Required work:
With the string "evenodd" as the filter, copy each matching line from the records.

Stored data entries:
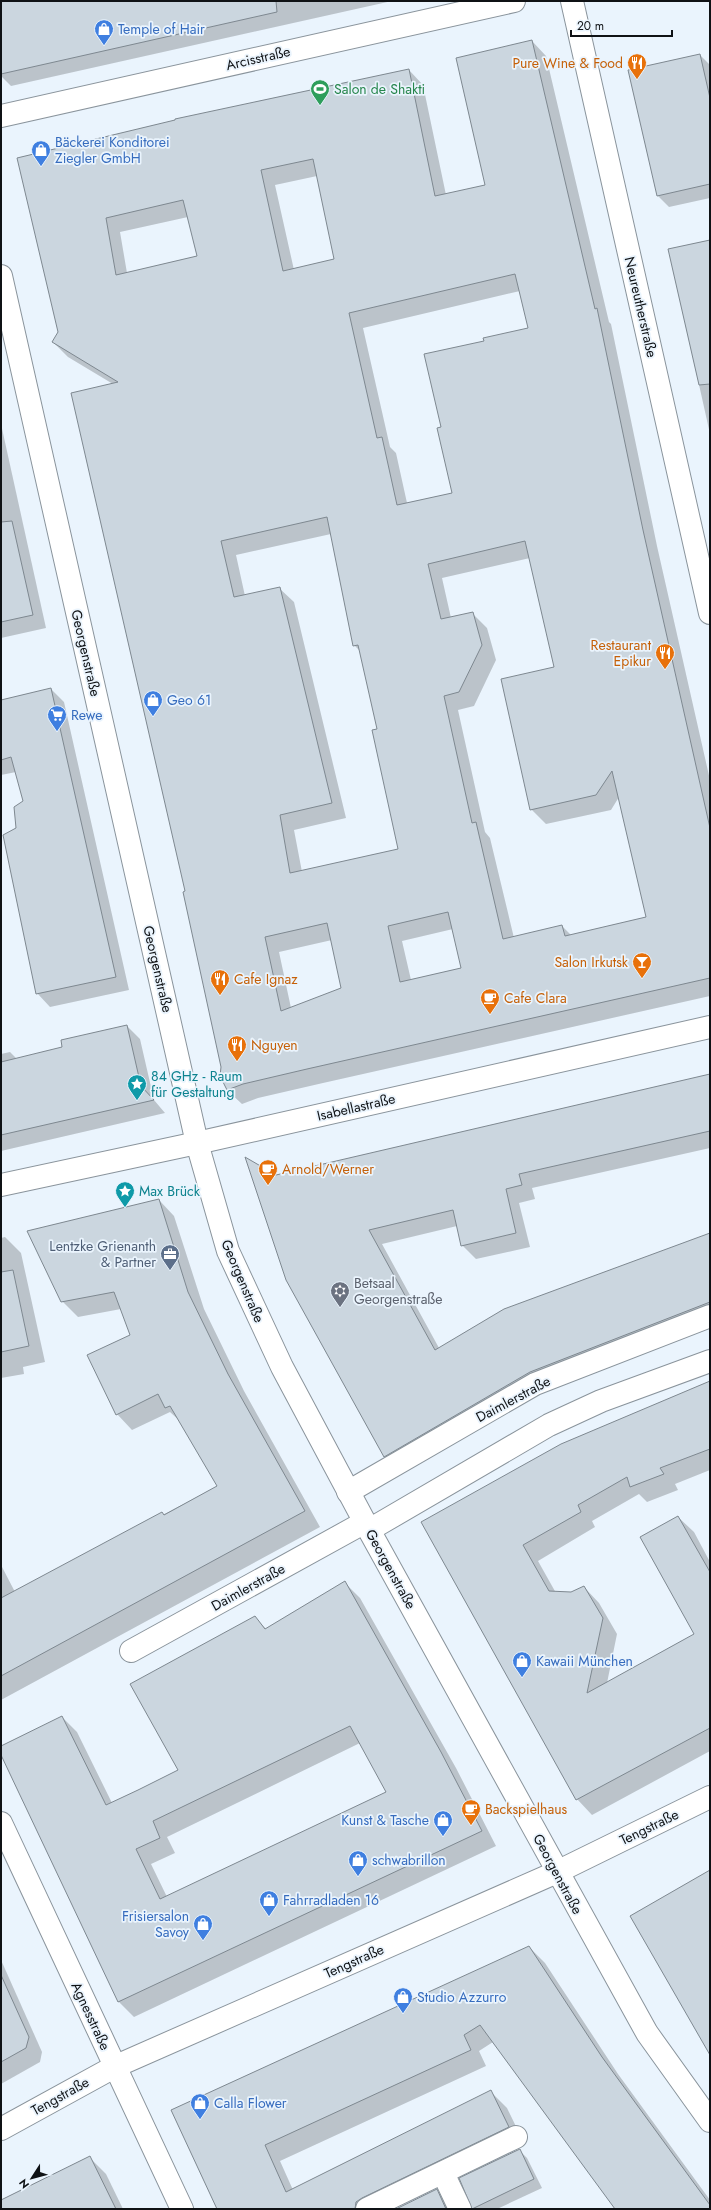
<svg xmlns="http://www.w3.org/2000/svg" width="711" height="2210" viewBox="0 0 711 2210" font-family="Jost,sans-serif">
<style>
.shadow{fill:#0003;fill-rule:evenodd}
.building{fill:#cbd6df;stroke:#7e8890;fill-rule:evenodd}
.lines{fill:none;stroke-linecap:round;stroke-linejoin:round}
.minor-casing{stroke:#8a949c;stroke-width:24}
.major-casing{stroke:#8a949c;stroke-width:24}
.minor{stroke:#fff;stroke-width:22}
.major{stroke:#fff;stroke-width:22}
.labels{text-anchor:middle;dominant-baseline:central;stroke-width:3.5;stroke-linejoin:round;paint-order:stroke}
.shop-label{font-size:14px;fill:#366cbe;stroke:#eaf4fd;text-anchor:start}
.street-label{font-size:14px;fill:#0f1215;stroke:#eaf4fd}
.food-label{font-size:14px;fill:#c56008;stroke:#eaf4fd;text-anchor:start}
.leisure-label{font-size:14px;fill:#27864d;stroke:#eaf4fd;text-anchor:start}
.culture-label{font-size:14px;fill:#0d838f;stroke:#eaf4fd;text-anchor:start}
.service-label{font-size:14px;fill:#4e5e75;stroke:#eaf4fd;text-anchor:end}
.worship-label{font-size:14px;fill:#5b616d;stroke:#eaf4fd;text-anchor:start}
</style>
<rect width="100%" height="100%" fill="#eaf4fd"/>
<!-- shadow -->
<g class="shadow">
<polygon points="1,1 392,1 11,86 1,76"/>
<path d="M532 41 546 56 609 322 611 324 657 546 710 780V996L323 1083 258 1098 242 1104 227 1090 186 892 113 384 68 357 53 342 59 333 18 159 409 70 423 85 446 195 486 186ZM317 176 335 260 294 270 275 185ZM188 217 198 256 127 273 120 232ZM520 291 529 329 485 342 442 428 453 493 407 503 396 453 390 447 363 328ZM331 534 354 645 361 652 378 730 399 850 302 872 294 830 346 818 294 602 279 588 245 596 236 555ZM530 558 555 668 531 809 546 824 611 810 619 797 647 918 571 935 562 926 514 938 490 838 485 832 458 710 474 706 496 660 487 628 472 613 451 618 442 578ZM453 929 462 968 411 980 402 941ZM332 940 342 989 291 1008 279 952Z"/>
<polygon points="700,55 710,65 710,198 669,207 658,196"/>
<polygon points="710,240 710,434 669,250"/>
<polygon points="1,424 46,628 1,638"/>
<polygon points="51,689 64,702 129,990 50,1007 37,993 17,829 24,802 16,772 1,775 1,700"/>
<polygon points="127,1026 140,1039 154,1100 165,1113 1,1151 1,1054 10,1052 17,1059 63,1048"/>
<polygon points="710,1075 710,1148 532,1188 535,1199 519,1203 530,1247 476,1259 462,1245 457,1226 382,1244 439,1348 710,1234 710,1321 543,1387 398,1470 384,1456 276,1176"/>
<polygon points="159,1200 174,1216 204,1309 244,1391 320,1527 1,1700 1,1565 15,1592 218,1486 182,1423 170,1412 132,1430 117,1414 131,1335 121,1309 78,1317 62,1301"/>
<polygon points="5,1237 21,1253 45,1362 23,1367 24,1374 1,1378 1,1238"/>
<polygon points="710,1383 710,1470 675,1484 678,1490 647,1502 639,1494 592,1521 595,1527 538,1561 556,1593 572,1593 584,1587 599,1603 617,1634 607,1683 695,1634 678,1517 694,1532 710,1562 710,1751 592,1815 577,1799 422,1523"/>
<path d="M345 1583 360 1598 456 1768 496 1846 134 2017 119 2002 1 1752V1747L62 1717 77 1732 112 1803 179 1771 255 1617 266 1629ZM360 1743 388 1793 167 1897 151 1864 175 1853 167 1837Z"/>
<polygon points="529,1947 545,1963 618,2074 710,2200 710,2209 617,2209 493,2042 479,2051 486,2066 280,2161 293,2190 491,2092 507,2108 524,2143 387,2209 219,2209 172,2110"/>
<polygon points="1,1960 42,2052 40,2062 1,2084"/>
<polygon points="519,2150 527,2158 542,2188 497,2209 474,2209"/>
<polygon points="89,2157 106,2174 123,2209 1,2209 1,2201"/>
<polygon points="437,2190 454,2209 398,2209"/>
</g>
<!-- building -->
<g class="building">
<polygon points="1,1 276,1 277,12 1,74"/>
<path d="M532 40 595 309 597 308 643 530 710 828V978L307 1069 243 1084 227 1090 220 1076 221 1067 183 892 185 891 71 393 118 382 52 342 58 332 17 158 175 120V119L409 69 435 196 485 185 456 58ZM313 159 334 259 283 271 261 170ZM183 200 197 256 116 275 106 218ZM515 274 528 328 483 338 484 341 424 354 441 427 437 428 452 493 397 505 382 437 377 438 349 313ZM327 517 353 646 358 645 377 729 372 730 398 849 290 873 280 815 332 803 280 587 234 597 221 541ZM525 541 554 667 501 679 530 810 596 795 612 771 646 917 565 936 562 925 503 939 476 822 472 823 444 696 459 692 482 645 473 612 441 619 428 564ZM448 912 461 968 400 982 388 926ZM327 923 341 988 281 1011 265 937Z"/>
<polygon points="700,54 710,98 710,184 657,196 628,70"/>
<polygon points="710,240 710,384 699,385 668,249"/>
<polygon points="12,521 33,615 1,622 1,522"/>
<polygon points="51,688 116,977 36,994 3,835 16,828 14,807 23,801 11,757 1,760 1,700"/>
<polygon points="127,1025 141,1086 154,1100 1,1135 1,1062 62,1047 61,1040"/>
<polygon points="710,1074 710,1131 519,1174 522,1185 506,1189 516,1233 461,1246 453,1210 369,1230 435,1350 504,1309 710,1233 710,1302 530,1372 384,1457 286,1280 245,1157 276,1175"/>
<polygon points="159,1199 188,1292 228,1374 305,1511 1,1676 1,1598 162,1512 164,1515 217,1486 170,1406 165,1408 158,1394 116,1415 87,1355 130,1335 114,1292 61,1302 27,1231"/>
<polygon points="13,1270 29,1346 1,1352 1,1272"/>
<polygon points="710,1381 710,1449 660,1468 664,1474 630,1487 627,1477 578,1505 581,1512 523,1545 549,1591 571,1592 584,1586 603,1618 587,1693 694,1634 640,1537 678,1516 710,1572 710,1728 576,1800 421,1522 561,1444"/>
<path d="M345 1581 441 1752 482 1831 118 2002 1 1755V1746L62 1716 106 1805 138 1790 178 1770 130 1684 255 1616 265 1629ZM350 1726 386 1792 160 1899 136 1849 160 1838 153 1821Z"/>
<polygon points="710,1870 710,2055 630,1916"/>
<polygon points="529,1946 602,2057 710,2205 710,2209 615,2209 480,2025 464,2035 471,2050 265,2145 286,2192 491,2090 509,2127 362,2198 356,2202 355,2209 217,2209 171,2110"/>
<polygon points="1,1975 29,2037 26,2048 1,2062"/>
<polygon points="520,2149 534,2179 472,2209 459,2178"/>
<polygon points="90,2156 116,2209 1,2209 1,2200"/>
<polygon points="437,2189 446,2209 396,2209"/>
</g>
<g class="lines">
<defs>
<g id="minor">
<polyline points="572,1 710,613"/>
<polyline points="1,276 197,1143 228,1251 282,1367 369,1530 647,2033 710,2121"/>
<polyline points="1,1185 197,1143 710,1027"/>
<polyline points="348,1492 535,1384 710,1316"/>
<polyline points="369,1530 549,1425 601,1401 710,1361"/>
<polyline points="131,1651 365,1522"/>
<polyline points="1,1823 182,2209"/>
<polyline points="1,2129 114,2067 557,1872 710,1797"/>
<polyline points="443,2173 460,2209"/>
<polyline points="367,2209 516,2137"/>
</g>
<polyline id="major" points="1,116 514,1"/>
</defs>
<!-- minor casing -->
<use href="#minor" class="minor-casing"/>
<!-- major casing -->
<use href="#major" class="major-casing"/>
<!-- minor -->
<use href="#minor" class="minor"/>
<!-- major -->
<use href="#major" class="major"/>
</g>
<!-- icons -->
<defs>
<symbol id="shop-pin" viewBox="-11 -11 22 30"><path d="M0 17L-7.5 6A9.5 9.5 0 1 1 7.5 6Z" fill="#3f7fe0" stroke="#eaf4fd"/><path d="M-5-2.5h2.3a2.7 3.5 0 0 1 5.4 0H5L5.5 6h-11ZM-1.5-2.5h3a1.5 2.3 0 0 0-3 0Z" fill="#fff"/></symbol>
<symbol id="restaurant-pin" viewBox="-11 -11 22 30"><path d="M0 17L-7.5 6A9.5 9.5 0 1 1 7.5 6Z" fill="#e8710a" stroke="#eaf4fd"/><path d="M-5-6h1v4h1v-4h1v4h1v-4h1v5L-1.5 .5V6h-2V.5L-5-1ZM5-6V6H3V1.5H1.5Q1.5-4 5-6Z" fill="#fff"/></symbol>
<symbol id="stadium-pin" viewBox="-11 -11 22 30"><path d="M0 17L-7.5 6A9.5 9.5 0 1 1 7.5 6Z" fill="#2e9e5b" stroke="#eaf4fd"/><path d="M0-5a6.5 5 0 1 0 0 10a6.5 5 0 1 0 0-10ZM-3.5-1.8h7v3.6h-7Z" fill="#fff"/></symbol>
<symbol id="supermarket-pin" viewBox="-11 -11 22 30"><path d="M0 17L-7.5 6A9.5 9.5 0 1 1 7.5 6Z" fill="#3f7fe0" stroke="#eaf4fd"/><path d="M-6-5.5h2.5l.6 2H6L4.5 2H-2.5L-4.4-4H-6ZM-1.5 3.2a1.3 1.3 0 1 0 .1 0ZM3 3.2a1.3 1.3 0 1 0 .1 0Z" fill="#fff"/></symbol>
<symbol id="bar-pin" viewBox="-11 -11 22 30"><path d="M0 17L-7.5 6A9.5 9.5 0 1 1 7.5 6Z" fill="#e8710a" stroke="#eaf4fd"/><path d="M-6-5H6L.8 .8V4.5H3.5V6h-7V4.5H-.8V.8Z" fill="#fff"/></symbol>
<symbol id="cafe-pin" viewBox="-11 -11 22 30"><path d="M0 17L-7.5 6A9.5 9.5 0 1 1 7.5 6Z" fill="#e8710a" stroke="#eaf4fd"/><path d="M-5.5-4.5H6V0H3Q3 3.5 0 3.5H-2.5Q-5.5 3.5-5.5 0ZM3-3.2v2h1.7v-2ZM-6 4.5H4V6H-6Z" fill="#fff"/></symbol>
<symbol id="sight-pin" viewBox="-11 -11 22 30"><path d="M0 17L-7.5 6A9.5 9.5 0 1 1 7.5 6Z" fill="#0f9aa8" stroke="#eaf4fd"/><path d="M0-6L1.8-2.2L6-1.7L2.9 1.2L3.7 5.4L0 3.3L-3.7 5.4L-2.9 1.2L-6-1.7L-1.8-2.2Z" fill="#fff"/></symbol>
<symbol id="office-pin" viewBox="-11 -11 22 30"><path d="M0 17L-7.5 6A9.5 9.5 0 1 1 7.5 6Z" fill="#5c6f8a" stroke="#eaf4fd"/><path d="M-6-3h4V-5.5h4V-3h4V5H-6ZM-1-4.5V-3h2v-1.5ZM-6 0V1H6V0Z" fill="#fff"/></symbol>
<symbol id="synagogue-pin" viewBox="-11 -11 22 30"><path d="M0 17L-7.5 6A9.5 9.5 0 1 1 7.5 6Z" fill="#6b7280" stroke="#eaf4fd"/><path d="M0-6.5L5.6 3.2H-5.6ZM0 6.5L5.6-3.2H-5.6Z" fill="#fff"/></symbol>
</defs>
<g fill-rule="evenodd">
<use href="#shop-pin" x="93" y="18" width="22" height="30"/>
<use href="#restaurant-pin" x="626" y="52" width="22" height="30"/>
<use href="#stadium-pin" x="309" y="78" width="22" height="30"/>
<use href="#shop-pin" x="30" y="139" width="22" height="30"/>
<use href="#restaurant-pin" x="654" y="642" width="22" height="30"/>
<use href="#shop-pin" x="142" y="689" width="22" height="30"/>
<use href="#supermarket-pin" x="46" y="704" width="22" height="30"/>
<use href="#bar-pin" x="631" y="951" width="22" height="30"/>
<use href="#restaurant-pin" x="209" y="968" width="22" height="30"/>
<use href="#cafe-pin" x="479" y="987" width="22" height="30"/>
<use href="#restaurant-pin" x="226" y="1034" width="22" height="30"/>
<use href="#sight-pin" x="126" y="1073" width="22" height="30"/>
<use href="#cafe-pin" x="257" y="1158" width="22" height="30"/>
<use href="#sight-pin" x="114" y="1180" width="22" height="30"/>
<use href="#office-pin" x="159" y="1243" width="22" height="30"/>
<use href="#synagogue-pin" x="329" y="1280" width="22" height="30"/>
<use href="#shop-pin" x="511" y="1650" width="22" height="30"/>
<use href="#cafe-pin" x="460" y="1798" width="22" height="30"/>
<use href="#shop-pin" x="432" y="1809" width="22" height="30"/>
<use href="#shop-pin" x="347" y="1849" width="22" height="30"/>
<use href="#shop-pin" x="258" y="1889" width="22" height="30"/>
<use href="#shop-pin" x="192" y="1913" width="22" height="30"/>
<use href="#shop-pin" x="392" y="1986" width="22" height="30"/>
<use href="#shop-pin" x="189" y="2092" width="22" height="30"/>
</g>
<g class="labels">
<!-- shop labels -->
<g class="shop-label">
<text x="118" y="29">Temple of Hair</text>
<text x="55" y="142">Bäckerei Konditorei<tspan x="55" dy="16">Ziegler GmbH</tspan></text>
<text x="167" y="700">Geo 61</text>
<text x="71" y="715">Rewe</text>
<text x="536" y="1661">Kawaii München</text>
<text x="429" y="1820" text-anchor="end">Kunst &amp; Tasche</text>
<text x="372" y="1860">schwabrillon</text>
<text x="283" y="1900">Fahrradladen 16</text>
<text x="189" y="1916" text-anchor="end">Frisiersalon<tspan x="189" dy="16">Savoy</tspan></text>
<text x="417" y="1997">Studio Azzurro</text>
<text x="214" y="2103">Calla Flower</text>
</g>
<!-- street labels -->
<g class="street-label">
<text transform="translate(258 58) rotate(-13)">Arcisstraße</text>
<text transform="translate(641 307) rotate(77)">Neureutherstraße</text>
<text transform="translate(86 653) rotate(77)">Georgenstraße</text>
<text transform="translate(158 969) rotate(77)">Georgenstraße</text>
<text transform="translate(356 1107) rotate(-13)">Isabellastraße</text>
<text transform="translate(243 1281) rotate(67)">Georgenstraße</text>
<text transform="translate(513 1399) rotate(-28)">Daimlerstraße</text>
<text transform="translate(391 1569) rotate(61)">Georgenstraße</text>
<text transform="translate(248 1587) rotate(-29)">Daimlerstraße</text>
<text transform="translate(649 1827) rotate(-26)">Tengstraße</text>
<text transform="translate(558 1874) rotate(62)">Georgenstraße</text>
<text transform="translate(354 1961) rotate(-24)">Tengstraße</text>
<text transform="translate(91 2016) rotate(65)">Agnesstraße</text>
<text transform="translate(60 2096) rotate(-29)">Tengstraße</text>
</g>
<!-- food labels -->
<g class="food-label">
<text x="623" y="63" text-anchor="end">Pure Wine &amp; Food</text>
<text x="651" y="645" text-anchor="end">Restaurant<tspan x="651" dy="16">Epikur</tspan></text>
<text x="628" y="962" text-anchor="end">Salon Irkutsk</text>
<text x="234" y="979">Cafe Ignaz</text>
<text x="504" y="998">Cafe Clara</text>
<text x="251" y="1045">Nguyen</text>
<text x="282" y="1169">Arnold/Werner</text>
<text x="485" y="1809">Backspielhaus</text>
</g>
<!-- leisure labels -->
<g class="leisure-label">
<text x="334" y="89">Salon de Shakti</text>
</g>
<!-- culture labels -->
<g class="culture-label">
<text x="151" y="1076">84 GHz - Raum<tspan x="151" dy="16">für Gestaltung</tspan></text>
<text x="139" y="1191">Max Brück</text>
</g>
<!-- service labels -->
<g class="service-label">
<text x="156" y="1246">Lentzke Grienanth<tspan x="156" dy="16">&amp; Partner</tspan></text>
</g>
<!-- worship labels -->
<g class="worship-label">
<text x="354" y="1283">Betsaal<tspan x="354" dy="16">Georgenstraße</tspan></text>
</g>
</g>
<!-- border -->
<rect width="711" height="2210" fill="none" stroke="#0f1215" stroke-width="4"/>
<!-- north arrow -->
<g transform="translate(32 2178) rotate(234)" stroke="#eaf4fd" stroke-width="3" paint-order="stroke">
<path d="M0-3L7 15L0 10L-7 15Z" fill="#0f1215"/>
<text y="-6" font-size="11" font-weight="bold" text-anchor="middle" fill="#0f1215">N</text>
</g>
<!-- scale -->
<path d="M571 30v6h101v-6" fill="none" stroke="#0f1215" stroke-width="2"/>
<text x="577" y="30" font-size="12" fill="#0f1215" stroke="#eaf4fd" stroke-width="3" paint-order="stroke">20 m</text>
</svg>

Result of the task:
.shadow{fill:#0003;fill-rule:evenodd}
.building{fill:#cbd6df;stroke:#7e8890;fill-rule:evenodd}
<g fill-rule="evenodd">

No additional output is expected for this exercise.